# [DIRECTIONS FOR THIS TASK]
Determine the number of lines below that contain the string "coffee", and state only that number.

Consecutive indoor scene images:
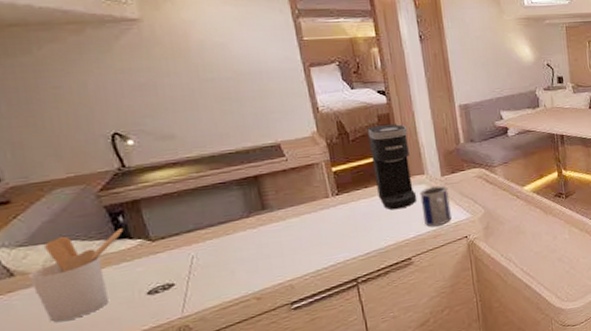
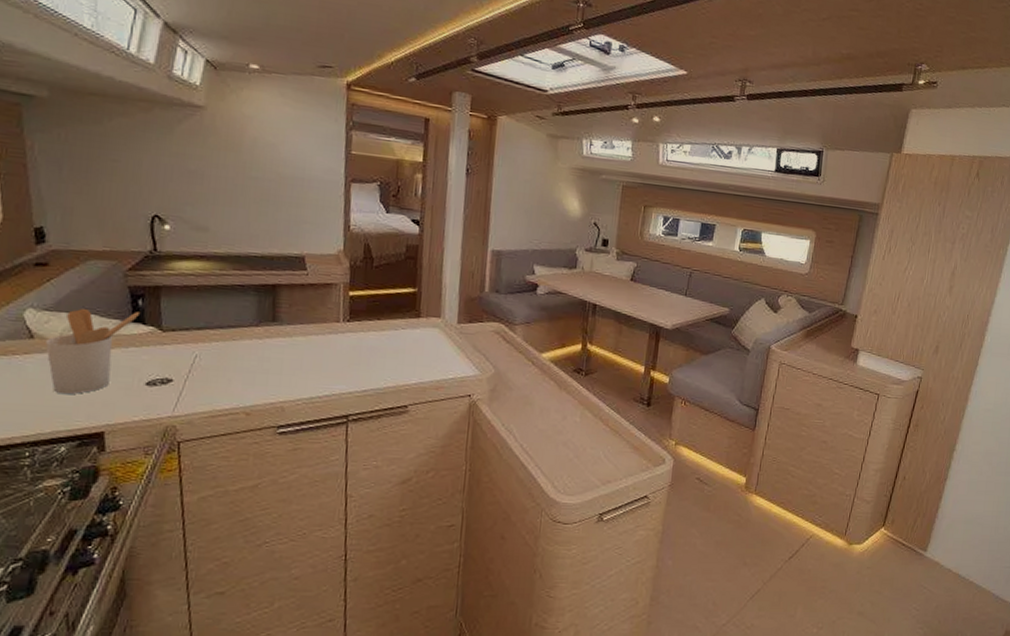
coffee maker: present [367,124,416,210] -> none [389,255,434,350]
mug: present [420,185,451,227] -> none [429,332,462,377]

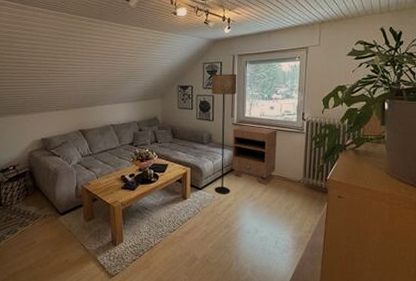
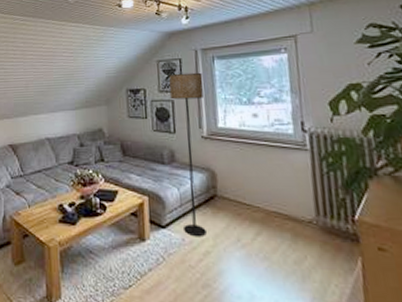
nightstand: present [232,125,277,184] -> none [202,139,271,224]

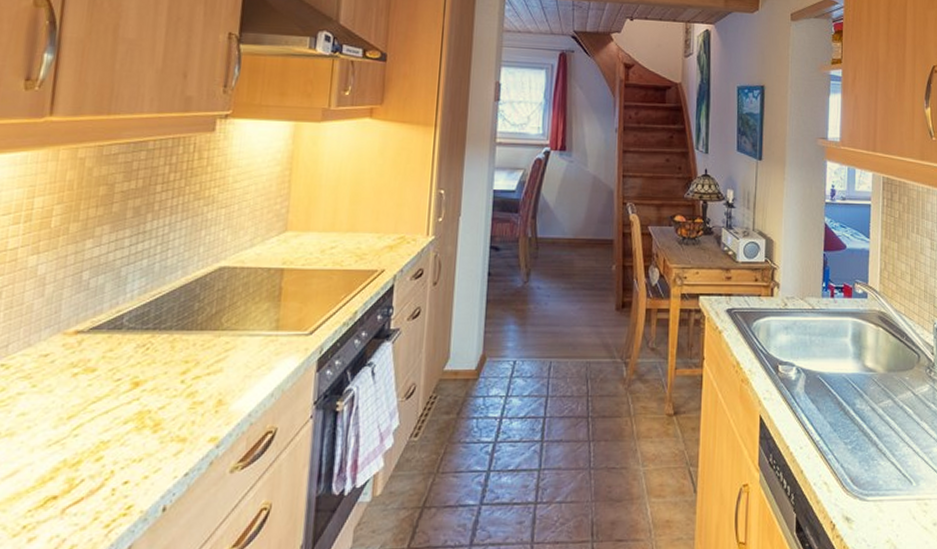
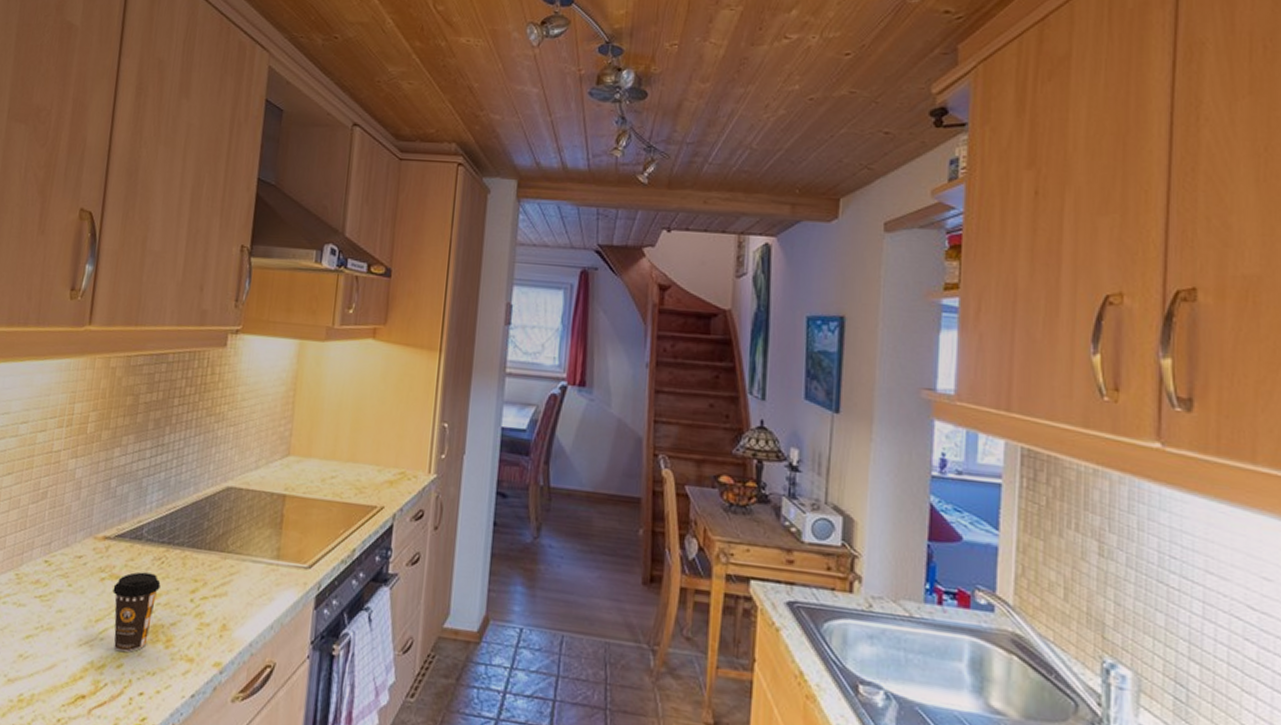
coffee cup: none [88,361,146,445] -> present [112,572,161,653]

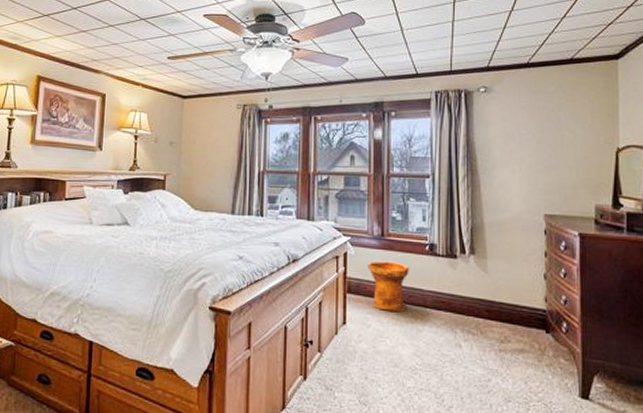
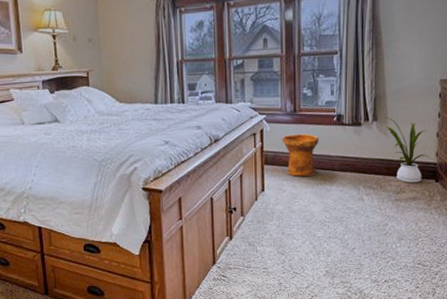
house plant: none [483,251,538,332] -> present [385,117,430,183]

# [RESULT FOR THIS EXERCISE]
2